Although the arguments are complex and technical, in essence they boil down to the fact that America wants Europe to cease dumping so much of its food mountain on world markets at subsidised prices, because it deprives the powerful US farming community of markets abroad.

But President Francois Mitterrand of France seems fearful of angering his farmers ahead of the 20 September referendum on the Maastricht treaty. The summit communique thus contained strong language expressing the hope that an accord 'before the end of the year' - in other words, after the referendum - was within reach. But who is to say that Mr Mitterrand, unpopular at home, may then judge that the ruling Socialist Party risks losing the next spring's parliamentary elections? Unless, that is, he can extract an agreement from the US that the cuts in subsidies are modest, and the EC's income support policies for farmers are not tampered with.

Mr Bush's concerns are also electoral and equally deep. He cannot be seen to concede too much to the European farmers.

On economic policies, the US has campaigned for two years to press for lower European interest rates. It is not that most of Europe does not agree with Mr Bush. But the Community is living with the fact that the politically independent Bundesbank, which does not attend the summit, will not bring down its own rates until it is confident that the inflationary pressures of unification are receding.

Germany's rates are the benchmark below which other rates in Europe cannot sink without endangering currency stability inside the European exchange rate mechanism. As long as Europe is in agreement that the ERM is its main defence against inflation, high rates will persist until the Bundesbank moves - a development which is unlikely until late this year.

Strong arguments over economic policies were nevertheless avoided. So the communique endorsed 'sustainable non-inflationary growth' - the Anglo-German view of the world - but also contained a pledge to promote 'jobs and growth' - the emphasis preferred by the US and France.

Meanwhile, the Europeans are fed up with economic lectures from the US, where the federal budget has been in substantial deficit for well over a decade.
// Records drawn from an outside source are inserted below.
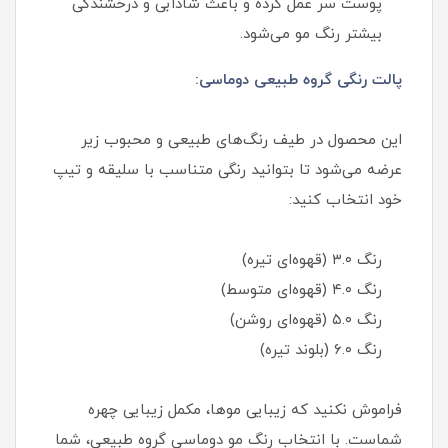
پوست سر عمل کرده و باعث شادابی و درخشندگی
بیشتر رنگ مو می‌شود.
پالت رنگی گروه طبیعی دوماسی:
این محصول در طیف رنگ‌های طبیعی و محبوب زیر
عرضه می‌شود تا بتوانید رنگی متناسب با سلیقه و تیپ
خود انتخاب کنید:
رنگ ۳.۰ (قهوه‌ای تیره)
رنگ ۴.۰ (قهوه‌ای متوسط)
رنگ ۵.۰ (قهوه‌ای روشن)
رنگ ۶.۰ (بلوند تیره)
فراموش نکنید که زیبایی موها، مکمل زیبایی چهره
شماست. با انتخاب رنگ مو دوماسی گروه طبیعی، شما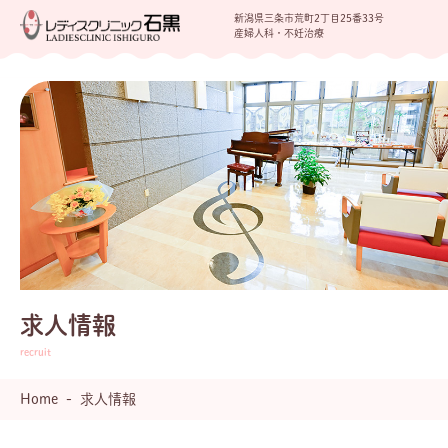
新潟県三条市荒町2丁目25番33号
産婦人科・不妊治療
求人情報
Home
求人情報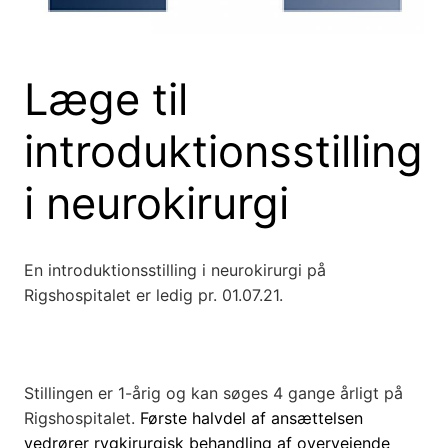
Læge til
introduktionsstilling
i neurokirurgi
En introduktionsstilling i neurokirurgi på
Rigshospitalet er ledig pr. 01.07.21.
Stillingen er 1-årig og kan søges 4 gange årligt på
Rigshospitalet.
Første halvdel af ansættelsen
vedrører rygkirurgisk behandling af overvejende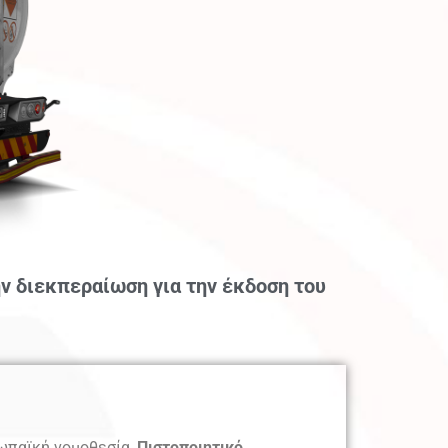
 διεκπεραίωση για την έκδοση του
ρωπαϊκή νομοθεσία,
Πιστοποιητικό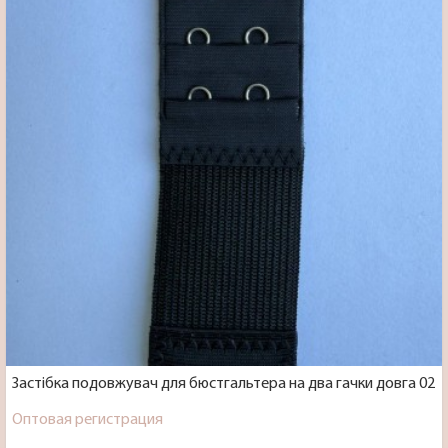
Застібка подовжувач для бюстгальтера на два гачки довга 02
Оптовая регистрация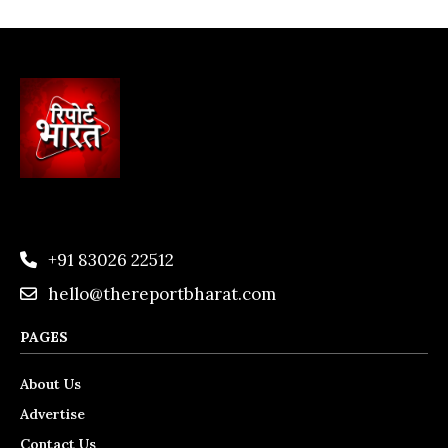
+91 83026 22512
hello@thereportbharat.com
PAGES
About Us
Advertise
Contact Us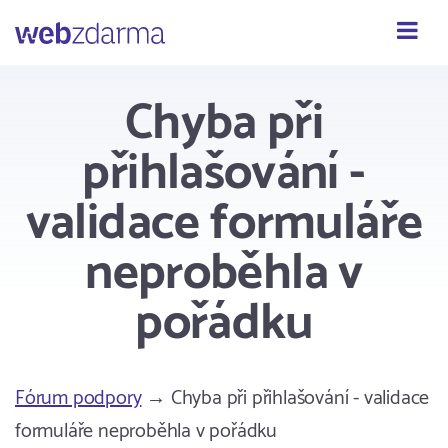
Webzdarma
Chyba při
přihlašování -
validace formuláře
neproběhla v
pořádku
Fórum podpory
→ Chyba při přihlašování - validace
formuláře neproběhla v pořádku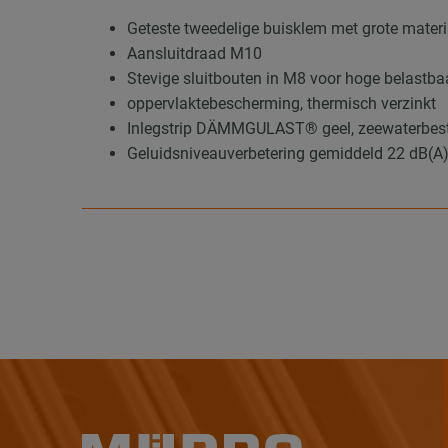
Geteste tweedelige buisklem met grote mater
Aansluitdraad M10
Stevige sluitbouten in M8 voor hoge belastba
oppervlaktebescherming, thermisch verzinkt
Inlegstrip DÄMMGULAST® geel, zeewaterbes
Geluidsniveauverbetering gemiddeld 22 dB(A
The US deficit is thought to be one of the main reasons the US recovery is so lacklustre. So there was a nod towards the prospect of lower rates if excessive budget deficits are curbed.

Perhaps because of the futility of past confrontations, these divisions were played out with much less force than those over world trade in Munich. But the result was an anodyne communique. Without a trade accord, the Seven admitted there is little they can do, either directly to stimulate their economies or indirectly to lift confidence.

The recovery, they said, 'would not be taken for granted'. But in sharp contrast to those distant days when summits set the tone for subsequent co-ordination of monetary policies, the Munich summit acknowledged that each country faced different situations, requiring varied responses.

That is another way of underlining the Group's diminishing effectiveness. Perhaps, as the US believes, a less formal summit, with less intensive preparations, might produce a more useful outcome. But on economic questions, if not political ones, perhaps the divide between a more unified Europe and a less confident America is now too great for that.